SELECT value_display(`field_name`, value_display(`field_type`, `value`.`value`, GROUP_CONCAT(`field_option`.`description`), `value`.`text`, `precision`, `date_format`)) FROM `value` INNER JOIN `field` ON `value`.`fid` = `field`.`fid` LEFT JOIN `field_option` ON `value`.`fid` = `field_option`.`fid` AND (IF(`field`.`field_type`='SET, `value`.`value` & `field_option`.`value`, `value`.`value` = `field_option`.`value`)) WHERE `value`.`item_id`=? GROUP BY `value`.`fid`;

Because of this, the index on the value isn’t used. Instead, a function has to be performed on each option of the field. This should still give decent enough performance, because this scales linearly and not exponential.

Multiple values
Another way is to store multiple values for the same property. This would mean replacing the primary key from the value table by a normal index.

CREATE TABLE `value` (
  `item_id` int(10) UNSIGNED NOT NULL DEFAULT '0',
  `fid` int(10) UNSIGNED NOT NULL DEFAULT '0',
  `value` int(11) NOT NULL DEFAULT '0',
  `text` text,
  KEY `item_field`  (`item_id`,`fid`),
  KEY `value` (`fid`,`value`),
  KEY `text` (`text`(255))
) ENGINE=InnoDB DEFAULT CHARSET=latin1;

SELECT value_display(`field_name`, value_display(`field_type`, `value`.`value`, GROUP_CONCAT(`field_option`.`description`), `value`.`text`, `precision`, `date_format`)) FROM `value` INNER JOIN `field` ON `value`.`fid` = `field`.`fid` LEFT JOIN `field_option` ON `value`.`fid` = `field_option`.`fid` AND `value`.`value` = `field_option`.`value` WHERE `value`.`item_id`=? GROUP BY `value`.`fid`;

The disadvantage of this, is that structural integrity is no longer enforced by the database. Only for a field with the type ‘SET’, multiple values should be allowed. However the database will allow multiple values for other field types (like numeric fields) as well. It is up to the application to replace existing values.

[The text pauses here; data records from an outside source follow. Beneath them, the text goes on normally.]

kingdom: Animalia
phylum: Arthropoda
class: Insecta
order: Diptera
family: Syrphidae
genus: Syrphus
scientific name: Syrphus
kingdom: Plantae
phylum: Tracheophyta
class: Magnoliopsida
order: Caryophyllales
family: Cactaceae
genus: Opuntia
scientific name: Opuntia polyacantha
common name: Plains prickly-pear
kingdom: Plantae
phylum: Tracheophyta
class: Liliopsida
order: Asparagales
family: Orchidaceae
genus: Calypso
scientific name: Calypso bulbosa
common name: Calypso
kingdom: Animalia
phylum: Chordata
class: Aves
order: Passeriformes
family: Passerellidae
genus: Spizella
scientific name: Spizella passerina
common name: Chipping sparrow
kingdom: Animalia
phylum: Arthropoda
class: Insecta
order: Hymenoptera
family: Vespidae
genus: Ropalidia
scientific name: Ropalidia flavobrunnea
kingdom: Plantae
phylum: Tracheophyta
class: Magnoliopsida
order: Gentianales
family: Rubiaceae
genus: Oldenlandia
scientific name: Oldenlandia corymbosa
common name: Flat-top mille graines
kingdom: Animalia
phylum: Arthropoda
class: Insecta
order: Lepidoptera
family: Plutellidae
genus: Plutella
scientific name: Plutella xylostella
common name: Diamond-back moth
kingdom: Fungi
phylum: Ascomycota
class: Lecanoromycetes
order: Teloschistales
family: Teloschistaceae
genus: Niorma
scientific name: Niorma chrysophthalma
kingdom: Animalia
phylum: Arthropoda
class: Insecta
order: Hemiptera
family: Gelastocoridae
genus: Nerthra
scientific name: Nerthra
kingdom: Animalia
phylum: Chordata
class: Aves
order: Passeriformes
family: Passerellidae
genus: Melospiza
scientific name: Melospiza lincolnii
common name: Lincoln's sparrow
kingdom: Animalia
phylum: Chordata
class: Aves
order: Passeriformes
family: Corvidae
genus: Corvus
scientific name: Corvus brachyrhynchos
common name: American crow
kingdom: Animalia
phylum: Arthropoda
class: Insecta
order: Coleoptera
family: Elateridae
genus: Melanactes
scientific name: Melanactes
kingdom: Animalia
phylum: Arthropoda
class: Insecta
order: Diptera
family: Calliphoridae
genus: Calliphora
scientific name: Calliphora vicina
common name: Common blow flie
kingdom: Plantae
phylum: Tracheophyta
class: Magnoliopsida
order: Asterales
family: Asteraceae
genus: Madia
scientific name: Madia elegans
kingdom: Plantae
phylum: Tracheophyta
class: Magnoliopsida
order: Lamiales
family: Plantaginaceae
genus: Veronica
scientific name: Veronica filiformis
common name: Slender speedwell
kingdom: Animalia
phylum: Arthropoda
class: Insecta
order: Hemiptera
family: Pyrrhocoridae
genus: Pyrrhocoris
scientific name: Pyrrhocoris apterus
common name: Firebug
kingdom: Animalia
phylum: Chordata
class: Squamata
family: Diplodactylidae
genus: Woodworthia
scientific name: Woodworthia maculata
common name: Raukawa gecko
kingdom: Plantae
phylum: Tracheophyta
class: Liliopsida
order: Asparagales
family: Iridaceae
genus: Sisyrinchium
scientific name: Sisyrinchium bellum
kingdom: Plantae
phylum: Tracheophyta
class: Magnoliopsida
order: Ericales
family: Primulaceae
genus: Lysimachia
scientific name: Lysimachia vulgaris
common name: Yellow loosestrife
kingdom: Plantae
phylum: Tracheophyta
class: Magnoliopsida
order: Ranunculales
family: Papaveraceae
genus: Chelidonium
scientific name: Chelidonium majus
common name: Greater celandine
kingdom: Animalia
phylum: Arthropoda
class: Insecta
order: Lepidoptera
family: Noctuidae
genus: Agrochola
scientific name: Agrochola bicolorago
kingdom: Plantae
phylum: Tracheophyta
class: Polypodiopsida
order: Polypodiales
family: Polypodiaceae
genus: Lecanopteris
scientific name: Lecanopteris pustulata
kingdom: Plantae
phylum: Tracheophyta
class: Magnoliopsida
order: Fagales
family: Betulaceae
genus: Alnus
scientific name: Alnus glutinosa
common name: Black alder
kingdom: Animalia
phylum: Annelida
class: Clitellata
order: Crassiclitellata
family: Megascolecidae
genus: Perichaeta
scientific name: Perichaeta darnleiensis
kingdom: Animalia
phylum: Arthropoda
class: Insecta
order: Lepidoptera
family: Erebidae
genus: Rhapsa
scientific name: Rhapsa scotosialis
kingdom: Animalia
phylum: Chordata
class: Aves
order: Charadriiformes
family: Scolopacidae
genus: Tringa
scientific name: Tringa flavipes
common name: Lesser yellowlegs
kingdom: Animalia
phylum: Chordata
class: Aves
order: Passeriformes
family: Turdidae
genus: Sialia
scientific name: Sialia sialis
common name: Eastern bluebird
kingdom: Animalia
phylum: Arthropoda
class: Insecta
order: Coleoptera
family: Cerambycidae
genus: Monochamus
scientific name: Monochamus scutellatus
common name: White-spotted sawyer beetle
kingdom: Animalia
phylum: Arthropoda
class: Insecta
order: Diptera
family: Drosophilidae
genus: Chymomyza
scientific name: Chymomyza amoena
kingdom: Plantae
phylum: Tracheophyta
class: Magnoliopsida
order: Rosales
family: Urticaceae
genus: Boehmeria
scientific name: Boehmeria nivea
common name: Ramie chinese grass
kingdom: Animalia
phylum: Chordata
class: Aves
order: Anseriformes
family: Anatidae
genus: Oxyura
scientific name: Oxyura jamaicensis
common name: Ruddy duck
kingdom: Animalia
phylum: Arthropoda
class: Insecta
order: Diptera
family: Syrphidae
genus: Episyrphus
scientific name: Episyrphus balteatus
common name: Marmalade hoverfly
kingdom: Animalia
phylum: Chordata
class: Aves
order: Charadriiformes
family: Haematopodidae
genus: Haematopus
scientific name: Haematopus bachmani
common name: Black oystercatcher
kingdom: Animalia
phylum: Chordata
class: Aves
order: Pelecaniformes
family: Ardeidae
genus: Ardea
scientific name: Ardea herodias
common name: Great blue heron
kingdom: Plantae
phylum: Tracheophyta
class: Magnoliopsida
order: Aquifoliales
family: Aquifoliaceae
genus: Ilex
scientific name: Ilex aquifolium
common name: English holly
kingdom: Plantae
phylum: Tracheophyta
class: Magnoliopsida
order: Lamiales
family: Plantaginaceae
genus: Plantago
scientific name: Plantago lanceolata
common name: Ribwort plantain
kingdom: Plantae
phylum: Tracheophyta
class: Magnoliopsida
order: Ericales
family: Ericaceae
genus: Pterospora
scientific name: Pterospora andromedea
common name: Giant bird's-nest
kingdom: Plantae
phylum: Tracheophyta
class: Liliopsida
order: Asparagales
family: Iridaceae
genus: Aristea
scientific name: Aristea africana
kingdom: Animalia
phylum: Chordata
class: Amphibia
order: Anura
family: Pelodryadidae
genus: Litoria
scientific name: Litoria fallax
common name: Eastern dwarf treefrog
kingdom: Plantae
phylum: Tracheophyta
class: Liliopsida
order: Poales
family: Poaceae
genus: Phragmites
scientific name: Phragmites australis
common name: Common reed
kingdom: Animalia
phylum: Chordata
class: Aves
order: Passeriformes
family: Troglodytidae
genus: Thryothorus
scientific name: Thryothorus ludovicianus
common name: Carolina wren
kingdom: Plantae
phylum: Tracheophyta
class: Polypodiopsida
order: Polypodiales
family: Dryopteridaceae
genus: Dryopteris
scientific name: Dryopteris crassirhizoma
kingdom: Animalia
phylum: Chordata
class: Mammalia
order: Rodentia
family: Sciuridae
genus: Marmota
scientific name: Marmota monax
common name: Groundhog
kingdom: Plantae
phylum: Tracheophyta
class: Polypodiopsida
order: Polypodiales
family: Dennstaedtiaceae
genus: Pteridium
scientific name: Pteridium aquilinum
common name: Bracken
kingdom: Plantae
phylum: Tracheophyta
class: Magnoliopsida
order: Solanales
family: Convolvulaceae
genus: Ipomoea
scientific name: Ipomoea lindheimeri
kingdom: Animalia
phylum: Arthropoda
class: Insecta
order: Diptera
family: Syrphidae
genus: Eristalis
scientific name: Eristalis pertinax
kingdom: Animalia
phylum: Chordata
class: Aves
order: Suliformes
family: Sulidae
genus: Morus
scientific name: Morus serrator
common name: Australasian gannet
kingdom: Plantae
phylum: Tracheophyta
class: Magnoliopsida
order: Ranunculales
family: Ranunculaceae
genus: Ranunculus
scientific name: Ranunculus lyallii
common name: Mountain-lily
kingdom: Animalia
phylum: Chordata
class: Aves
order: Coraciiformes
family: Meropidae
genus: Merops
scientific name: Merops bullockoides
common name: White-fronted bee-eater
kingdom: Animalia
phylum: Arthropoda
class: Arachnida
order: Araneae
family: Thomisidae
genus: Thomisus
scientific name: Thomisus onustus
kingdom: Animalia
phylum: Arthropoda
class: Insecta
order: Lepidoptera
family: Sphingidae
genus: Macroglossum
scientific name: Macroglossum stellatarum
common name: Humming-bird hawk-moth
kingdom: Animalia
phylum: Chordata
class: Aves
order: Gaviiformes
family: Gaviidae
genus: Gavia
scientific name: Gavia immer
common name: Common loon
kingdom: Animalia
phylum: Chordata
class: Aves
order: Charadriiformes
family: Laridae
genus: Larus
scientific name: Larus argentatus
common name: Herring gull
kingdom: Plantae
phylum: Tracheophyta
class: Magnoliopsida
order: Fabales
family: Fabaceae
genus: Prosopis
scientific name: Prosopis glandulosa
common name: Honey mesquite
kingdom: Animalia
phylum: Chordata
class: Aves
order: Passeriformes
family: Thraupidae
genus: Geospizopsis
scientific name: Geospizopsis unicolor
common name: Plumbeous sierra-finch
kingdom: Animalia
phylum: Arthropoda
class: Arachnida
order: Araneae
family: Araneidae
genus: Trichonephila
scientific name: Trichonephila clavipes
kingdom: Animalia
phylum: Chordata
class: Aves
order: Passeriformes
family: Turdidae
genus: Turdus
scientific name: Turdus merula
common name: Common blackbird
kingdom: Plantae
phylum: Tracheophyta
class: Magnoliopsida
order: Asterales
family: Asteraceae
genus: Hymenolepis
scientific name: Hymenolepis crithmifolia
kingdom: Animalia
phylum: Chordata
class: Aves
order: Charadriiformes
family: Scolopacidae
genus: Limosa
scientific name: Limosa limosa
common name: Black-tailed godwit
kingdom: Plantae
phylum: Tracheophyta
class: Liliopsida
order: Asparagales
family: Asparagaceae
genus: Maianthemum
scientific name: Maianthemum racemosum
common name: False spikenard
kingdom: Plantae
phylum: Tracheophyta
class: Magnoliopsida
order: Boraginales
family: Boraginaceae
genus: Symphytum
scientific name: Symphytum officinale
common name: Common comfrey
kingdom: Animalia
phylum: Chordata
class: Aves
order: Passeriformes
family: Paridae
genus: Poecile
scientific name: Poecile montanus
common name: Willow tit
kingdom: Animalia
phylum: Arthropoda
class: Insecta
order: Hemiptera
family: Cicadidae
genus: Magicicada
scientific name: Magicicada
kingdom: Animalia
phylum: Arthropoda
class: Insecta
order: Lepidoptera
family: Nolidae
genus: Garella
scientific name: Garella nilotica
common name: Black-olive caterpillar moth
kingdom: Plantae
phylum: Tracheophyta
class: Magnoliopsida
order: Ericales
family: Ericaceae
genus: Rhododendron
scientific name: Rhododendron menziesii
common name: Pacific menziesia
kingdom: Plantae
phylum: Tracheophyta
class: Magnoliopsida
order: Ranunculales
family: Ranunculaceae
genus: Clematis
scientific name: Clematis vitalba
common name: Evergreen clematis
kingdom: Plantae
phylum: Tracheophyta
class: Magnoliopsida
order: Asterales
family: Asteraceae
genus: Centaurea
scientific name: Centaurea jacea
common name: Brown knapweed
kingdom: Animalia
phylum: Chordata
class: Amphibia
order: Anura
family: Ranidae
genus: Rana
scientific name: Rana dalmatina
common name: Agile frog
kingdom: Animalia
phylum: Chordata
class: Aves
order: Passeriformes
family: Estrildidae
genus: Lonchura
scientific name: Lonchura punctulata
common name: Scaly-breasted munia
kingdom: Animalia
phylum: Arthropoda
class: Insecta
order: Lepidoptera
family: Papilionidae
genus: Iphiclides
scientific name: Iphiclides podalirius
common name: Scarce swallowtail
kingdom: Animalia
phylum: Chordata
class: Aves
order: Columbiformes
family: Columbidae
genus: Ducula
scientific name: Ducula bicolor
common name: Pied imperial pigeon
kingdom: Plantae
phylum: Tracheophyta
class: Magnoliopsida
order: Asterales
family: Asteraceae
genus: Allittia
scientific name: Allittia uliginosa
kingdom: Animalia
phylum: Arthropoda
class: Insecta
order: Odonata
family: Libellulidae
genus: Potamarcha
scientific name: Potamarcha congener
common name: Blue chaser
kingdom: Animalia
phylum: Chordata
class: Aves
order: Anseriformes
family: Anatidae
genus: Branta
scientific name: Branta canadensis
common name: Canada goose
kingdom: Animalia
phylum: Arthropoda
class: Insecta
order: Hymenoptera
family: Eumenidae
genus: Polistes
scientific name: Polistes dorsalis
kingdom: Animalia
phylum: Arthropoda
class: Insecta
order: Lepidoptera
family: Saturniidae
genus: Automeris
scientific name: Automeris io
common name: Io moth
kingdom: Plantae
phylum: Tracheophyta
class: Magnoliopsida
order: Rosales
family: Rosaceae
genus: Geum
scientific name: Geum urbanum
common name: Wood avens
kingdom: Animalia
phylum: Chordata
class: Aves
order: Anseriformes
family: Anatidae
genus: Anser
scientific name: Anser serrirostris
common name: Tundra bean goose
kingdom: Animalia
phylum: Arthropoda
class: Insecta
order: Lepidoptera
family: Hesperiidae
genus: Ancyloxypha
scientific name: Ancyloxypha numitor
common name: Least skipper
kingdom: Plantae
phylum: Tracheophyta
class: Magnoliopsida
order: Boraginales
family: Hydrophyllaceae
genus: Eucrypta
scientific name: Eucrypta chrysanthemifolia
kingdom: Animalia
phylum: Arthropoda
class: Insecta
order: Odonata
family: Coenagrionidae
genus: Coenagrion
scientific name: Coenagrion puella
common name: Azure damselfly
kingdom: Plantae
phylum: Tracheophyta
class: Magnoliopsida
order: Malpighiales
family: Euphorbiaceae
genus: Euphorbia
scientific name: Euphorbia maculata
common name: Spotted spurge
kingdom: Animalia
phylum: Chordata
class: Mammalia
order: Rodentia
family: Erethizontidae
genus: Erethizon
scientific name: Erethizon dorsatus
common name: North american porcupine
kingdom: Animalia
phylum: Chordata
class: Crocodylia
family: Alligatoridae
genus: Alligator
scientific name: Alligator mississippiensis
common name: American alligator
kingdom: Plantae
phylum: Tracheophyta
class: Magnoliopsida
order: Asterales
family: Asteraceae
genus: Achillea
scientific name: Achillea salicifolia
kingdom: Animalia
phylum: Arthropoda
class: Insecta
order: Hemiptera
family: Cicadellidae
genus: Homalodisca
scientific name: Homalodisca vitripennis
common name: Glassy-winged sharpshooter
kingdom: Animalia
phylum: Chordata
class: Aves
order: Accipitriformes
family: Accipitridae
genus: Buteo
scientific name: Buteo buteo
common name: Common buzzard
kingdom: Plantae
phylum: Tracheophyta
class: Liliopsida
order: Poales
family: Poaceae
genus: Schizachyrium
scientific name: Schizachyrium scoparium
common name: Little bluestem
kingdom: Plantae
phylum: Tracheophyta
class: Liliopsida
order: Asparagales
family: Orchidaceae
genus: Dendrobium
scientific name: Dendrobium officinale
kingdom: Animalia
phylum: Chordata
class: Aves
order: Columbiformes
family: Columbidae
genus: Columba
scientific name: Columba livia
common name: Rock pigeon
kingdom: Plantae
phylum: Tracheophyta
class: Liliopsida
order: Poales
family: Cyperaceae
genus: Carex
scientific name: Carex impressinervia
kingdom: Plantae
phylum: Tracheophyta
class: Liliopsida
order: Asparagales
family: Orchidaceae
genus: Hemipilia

Ranges with a single field
A completely different type of multi-value is ranges. A range has a top and bottom value. We can solve this by saving 2 values in the database. Of the values, the the highest one is always the upper limit and the lowest is the bottom limit.

delimiter |
CREATE FUNCTION `value_display` (`type` enum('NUMBER', 'ENUM', 'DATE', 'TIME', 'TEXT'), `value` INT, <strong>`max_value` INT</strong>, `option` VARCHAR(255), `text` TEXT, `precision` INT, `date_format` VARCHAR(50)) RETURNS VARCHAR(255) CHARACTER SET latin1 NO SQL
BEGIN
  // ...
END

SELECT value_display(`field_name`, value_display(`field_type`, MIN(`value`.`value`), IF(COUNT(*)>1, MAX(`value`.`value`, NULL), GROUP_CONCAT(`field_option`.`description`), `value`.`text`, `precision`, `date_format`)) FROM `value` INNER JOIN `field` ON `value`.`fid` = `field`.`fid` LEFT JOIN `field_option` ON `value`.`fid` = `field_option`.`fid` AND `value`.`value` = `field_option`.`value` WHERE `value`.`item_id`=? GROUP BY `value`.`fid`;

Range by 2 fields
Another was of looking at ranges is that the are simply 2 individual fields, eg `min weight` and `max weight`. When filtering you might want to get all items that have 70 kg in their weight range. You would translate this to `min weight` <= 70 and `max weight` >= 70. (In the example query `min weight` has fid=2 and `max weight` fid=3.)

SELECT `item`.* FROM `item` INNER JOIN `value` ON `item`.`id`=`value`.`item_id` AND `value`.`fid` IN (2, 3) WHERE (`value`.`fid`=2 AND `value`.`value` <= 70) OR (`value`.`fid`=3 AND `value`.`value` >= 70) HAVING count(*) =2 GROUP BY `item`.`id`;

Conclusion
We see that using multi-value fields forces to group on fid and generally complicates the queries. If you only need ranges it might be a good idea to use 2 fields instead to keep the queries simpler.

The code in this article has not been tested.